CVE-2025-65134

Vulnerability

Description

In manikandan580 School-management-system 1.0, the /studentms/admin/contact-us.php endpoint reflects the email POST parameter into the HTML response without any sanitization or output encoding. The root cause is that the application fails to use functions such as htmlspecialchars() before including user-supplied data in the page body. This allows an attacker to inject arbitrary JavaScript or HTML that is executed in the context of the admin application [1].

Exploitation

Conditions

Exploitation does not require authentication on the part of the attacker; the payload is submitted via a POST request. However, to achieve impact, the crafted input must be processed by an administrator who submits the contact form or views the subsequent response. The reflected nature of the XSS means the payload is not stored but is returned immediately in the server's response, requiring some form of social engineering or a crafted link that triggers the admin to send the request [1].

Impact

Because the vulnerable endpoint is within the admin panel, a successful reflected XSS attack can lead to high severity consequences. An attacker could steal administrator session cookies (if not protected with the HttpOnly flag), perform arbitrary administrative actions such as modifying student records or system settings, or force logout the victim.
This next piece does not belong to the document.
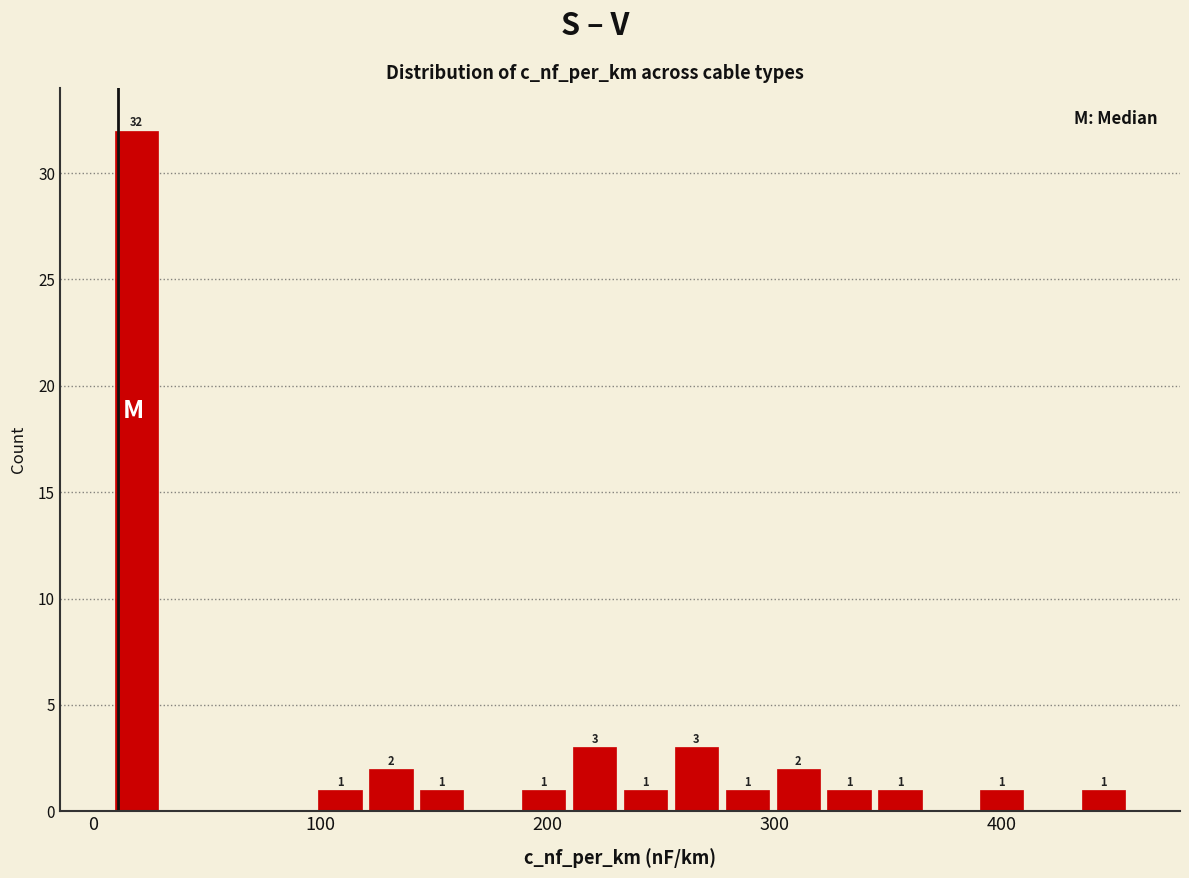

Read against the x-axis, roughly where is the centre of the tallest bar?

20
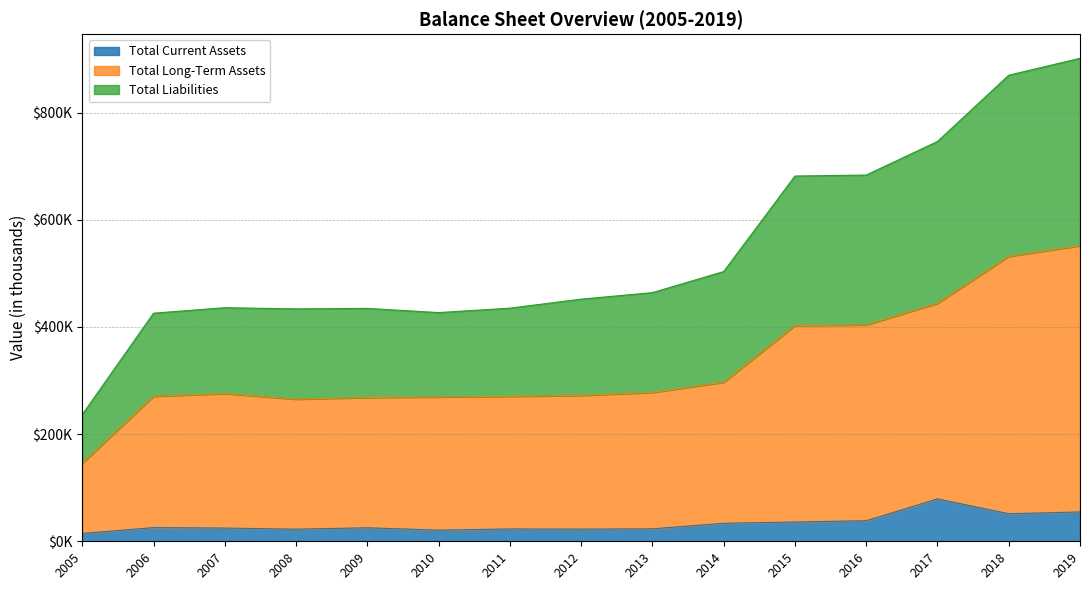

What are all the series names shown in the legend?

Total Current Assets, Total Long-Term Assets, Total Liabilities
In essence, the attacker gains full control over the administrative interface for the duration of the victim's session [1].

Mitigation

Status

At the time of publication, the vendor (manikandan580) has not publicly released a fixed version. As a workaround, administrators should ensure output encoding (e.g., htmlspecialchars()) is applied to the email parameter before reflection. Additionally, setting the HttpOnly and SameSite flags on session cookies can limit the impact of cookie theft. The CVE has not been listed in the CISA Known Exploited Vulnerabilities (KEV) catalog [1].